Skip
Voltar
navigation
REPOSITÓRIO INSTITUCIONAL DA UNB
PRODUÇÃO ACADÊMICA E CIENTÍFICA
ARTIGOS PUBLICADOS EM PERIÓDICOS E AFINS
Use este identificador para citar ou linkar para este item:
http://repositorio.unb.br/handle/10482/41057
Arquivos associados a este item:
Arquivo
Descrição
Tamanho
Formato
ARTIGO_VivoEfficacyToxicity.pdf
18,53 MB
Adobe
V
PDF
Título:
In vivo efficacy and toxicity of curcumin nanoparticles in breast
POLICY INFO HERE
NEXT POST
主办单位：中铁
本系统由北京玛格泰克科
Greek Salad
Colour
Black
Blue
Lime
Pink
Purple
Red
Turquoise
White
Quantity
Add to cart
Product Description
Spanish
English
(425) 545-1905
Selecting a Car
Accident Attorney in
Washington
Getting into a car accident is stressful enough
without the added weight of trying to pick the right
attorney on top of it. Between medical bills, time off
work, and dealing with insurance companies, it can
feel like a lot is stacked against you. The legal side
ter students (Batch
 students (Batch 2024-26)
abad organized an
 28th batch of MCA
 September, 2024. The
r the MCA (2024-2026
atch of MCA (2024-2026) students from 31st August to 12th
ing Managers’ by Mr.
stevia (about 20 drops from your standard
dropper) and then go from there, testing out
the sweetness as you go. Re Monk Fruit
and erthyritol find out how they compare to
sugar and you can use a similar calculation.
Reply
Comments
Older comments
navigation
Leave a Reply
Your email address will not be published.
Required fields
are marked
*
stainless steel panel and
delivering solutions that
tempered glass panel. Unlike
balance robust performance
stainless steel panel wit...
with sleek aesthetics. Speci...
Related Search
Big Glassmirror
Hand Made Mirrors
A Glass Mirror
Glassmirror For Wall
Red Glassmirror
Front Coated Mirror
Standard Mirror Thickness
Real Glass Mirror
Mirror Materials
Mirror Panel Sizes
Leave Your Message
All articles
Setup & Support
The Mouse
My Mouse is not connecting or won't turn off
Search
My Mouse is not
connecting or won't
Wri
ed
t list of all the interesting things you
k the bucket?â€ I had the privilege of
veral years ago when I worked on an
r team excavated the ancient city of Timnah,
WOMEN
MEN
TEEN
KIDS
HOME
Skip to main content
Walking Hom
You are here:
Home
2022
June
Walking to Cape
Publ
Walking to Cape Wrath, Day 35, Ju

..........

**Exercise description**
Write out every line of text from each of the items above, keeping the wording, spelling, and line breaks unchanged.

**Answer**
Skip
Voltar
navigation
REPOSITÓRIO INSTITUCIONAL DA UNB
PRODUÇÃO ACADÊMICA E CIENTÍFICA
ARTIGOS PUBLICADOS EM PERIÓDICOS E AFINS
Use este identificador para citar ou linkar para este item:
http://repositorio.unb.br/handle/10482/41057
Arquivos associados a este item:
Arquivo
Descrição
Tamanho
Formato
ARTIGO_VivoEfficacyToxicity.pdf
18,53 MB
Adobe
V
PDF
Título:
In vivo efficacy and toxicity of curcumin nanoparticles in breast
POLICY INFO HERE
NEXT POST
主办单位：中铁
本系统由北京玛格泰克科
Greek Salad
Colour
Black
Blue
Lime
Pink
Purple
Red
Turquoise
White
Quantity
Add to cart
Product Description
Spanish
English
(425) 545-1905
Selecting a Car
Accident Attorney in
Washington
Getting into a car accident is stressful enough
without the added weight of trying to pick the right
attorney on top of it. Between medical bills, time off
work, and dealing with insurance companies, it can
feel like a lot is stacked against you. The legal side
ter students (Batch
 students (Batch 2024-26)
abad organized an
 28th batch of MCA
 September, 2024. The
r the MCA (2024-2026
atch of MCA (2024-2026) students from 31st August to 12th
ing Managers’ by Mr.
stevia (about 20 drops from your standard
dropper) and then go from there, testing out
the sweetness as you go. Re Monk Fruit
and erthyritol find out how they compare to
sugar and you can use a similar calculation.
Reply
Comments
Older comments
navigation
Leave a Reply
Your email address will not be published.
Required fields
are marked
*
stainless steel panel and
delivering solutions that
tempered glass panel. Unlike
balance robust performance
stainless steel panel wit...
with sleek aesthetics. Speci...
Related Search
Big Glassmirror
Hand Made Mirrors
A Glass Mirror
Glassmirror For Wall
Red Glassmirror
Front Coated Mirror
Standard Mirror Thickness
Real Glass Mirror
Mirror Materials
Mirror Panel Sizes
Leave Your Message
All articles
Setup & Support
The Mouse
My Mouse is not connecting or won't turn off
Search
My Mouse is not
connecting or won't
Wri
ed
t list of all the interesting things you
k the bucket?â€ I had the privilege of
veral years ago when I worked on an
r team excavated the ancient city of Timnah,
WOMEN
MEN
TEEN
KIDS
HOME
Skip to main content
Walking Hom
You are here:
Home
2022
June
Walking to Cape
Publ
Walking to Cape Wrath, Day 35, Ju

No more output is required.